[WHAT YOU ARE ASKED TO DO] Could you repeat the entries below exactly, but only from the line with "pinky pip: (144, 130)" through the line with "ring tip: (232, 205)", and without any picture?

-------- INPUT RECORDS

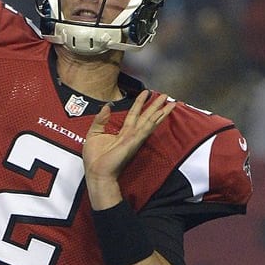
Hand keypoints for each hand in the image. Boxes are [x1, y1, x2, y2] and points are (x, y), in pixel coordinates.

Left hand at [83, 91, 175, 206]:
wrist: (97, 172)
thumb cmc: (95, 158)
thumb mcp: (94, 133)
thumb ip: (100, 120)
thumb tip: (107, 107)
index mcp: (123, 132)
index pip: (134, 114)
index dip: (140, 102)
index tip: (146, 92)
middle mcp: (131, 134)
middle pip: (146, 116)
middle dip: (156, 105)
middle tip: (165, 95)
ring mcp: (134, 138)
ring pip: (150, 121)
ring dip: (160, 112)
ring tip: (170, 102)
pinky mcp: (133, 143)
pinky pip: (144, 130)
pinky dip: (153, 122)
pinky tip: (160, 114)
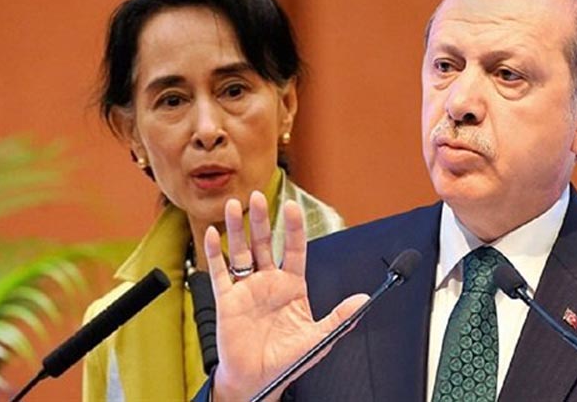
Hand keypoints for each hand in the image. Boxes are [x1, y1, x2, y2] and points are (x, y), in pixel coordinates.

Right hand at [206, 191, 367, 400]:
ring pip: (240, 252)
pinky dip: (214, 253)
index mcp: (292, 286)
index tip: (291, 207)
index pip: (294, 249)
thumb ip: (340, 318)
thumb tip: (364, 301)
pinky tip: (212, 234)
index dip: (293, 228)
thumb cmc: (288, 360)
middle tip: (257, 196)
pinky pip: (219, 273)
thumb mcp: (319, 338)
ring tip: (232, 205)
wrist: (259, 379)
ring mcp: (246, 289)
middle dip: (262, 220)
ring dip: (236, 229)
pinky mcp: (227, 300)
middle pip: (264, 244)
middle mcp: (269, 282)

----------------

[FINISHED TASK]
pinky pip: (144, 130)
pinky dip: (153, 122)
pinky tip: (160, 114)
Hand keypoints for each hand in the image. Boxes are [x1, y1, x2, y2] and points are (x, y), in pixel coordinates.

Right hand at [206, 191, 367, 400]:
ring pip: (240, 252)
pinky dip: (214, 253)
index mcp: (292, 286)
index tip: (291, 207)
index pip: (294, 249)
thumb ip: (340, 318)
thumb tip: (364, 301)
pinky tip: (212, 234)
index dip: (293, 228)
thumb cmc: (288, 360)
middle tip: (257, 196)
pinky pip: (219, 273)
thumb mcp: (319, 338)
ring tip: (232, 205)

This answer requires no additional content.